Selon les spécialistes de Consultation Élysa, un regroupement d'enseignants du département de sexologie de l'UQAM qui fournit des conseils professionnels d'ordre sexologique dans Internet, un bon nombre de personnes ont tendance à devenir dépendantes d'un outil pour vivre leur sexualité.
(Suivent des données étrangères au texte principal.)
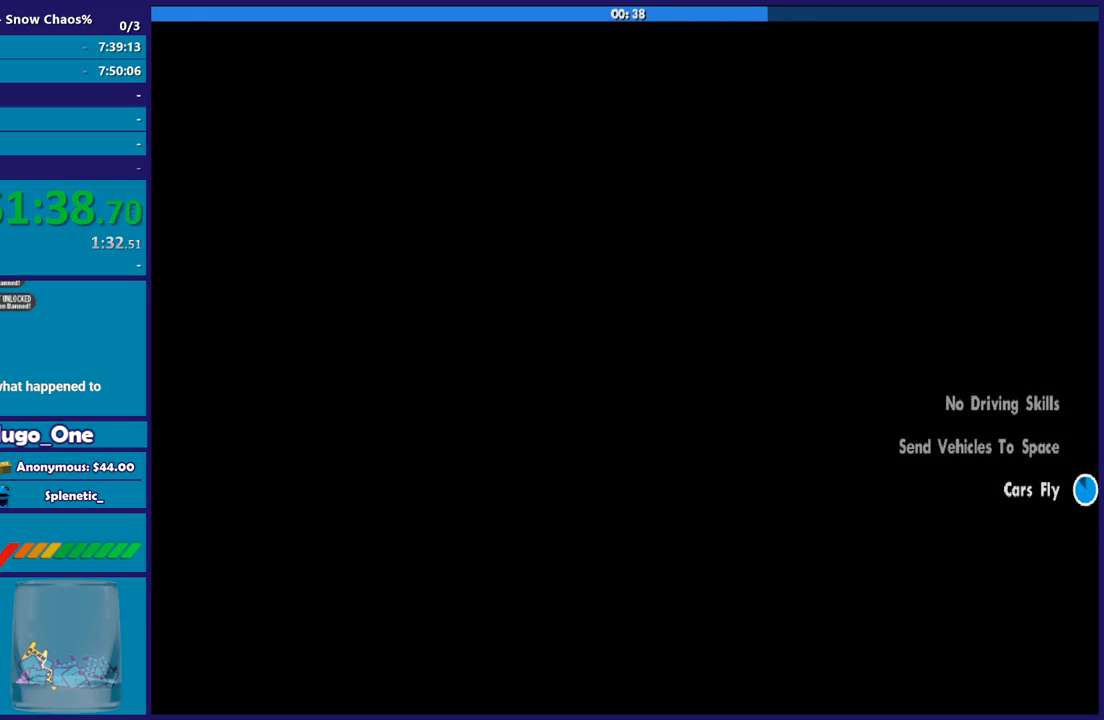
{"buttons": [], "left_stick": "center", "right_stick": "center", "button_events": [[33, "A", "up"], [133, "A", "down"], [233, "A", "up"], [333, "A", "down"], [433, "A", "up"]]}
Pour eux, le cybersexe n'est qu'un de ces outils. "La technologie actuelle permet de transmettre de plus en plus de signaux qui simulent les fantasmes communs ou inhabituels et la ressemblance que prend le résultat avec les désirs devient toujours plus troublante", écrivent-ils. Mais cela reste une simulation."

Cela dit, les sexologues que nous avons interrogés ne voient pas d'inconvénient à l'utilisation occasionnelle d'Internet à des fins sexuelles, comme dérivatif à la routine. Que ce soit pour regarder des images érotiques ou s'adonner aux chats coquins. Des couples le font ensemble pour pimenter la sauce conjugale. "On ne peut décemment condamner cet outil virtuel, à ranger parmi les livres, films ou conversations érotiques, qui servent occasionnellement de stimulateurs", note François Blanchette. Sexologues et thérapeutes ne jugent donc pas le monde virtuel, mais veulent aider ceux et celles qui ne décollent plus de leur clavier. "Qu'on le veuille ou non, l'humain est un animal social qui a besoin d'agir et d'entrer en relation avec ses semblables", rappelle Josée Leboeuf. Bien sûr qu'on trouve d'autres êtres au bout du modem; mais ils sont incomplets, et peut-être même carrément faux." Aux États-Unis, dans certains chatrooms érotiques, par exemple, ce sont des robots programmés qui réagissent à vos propos! "

À ceux qui appellent à l'aide, je demande: que désirez-vous réellement? La réponse est invariable: rencontrer de vraies personnes", ajoute François Blanchette.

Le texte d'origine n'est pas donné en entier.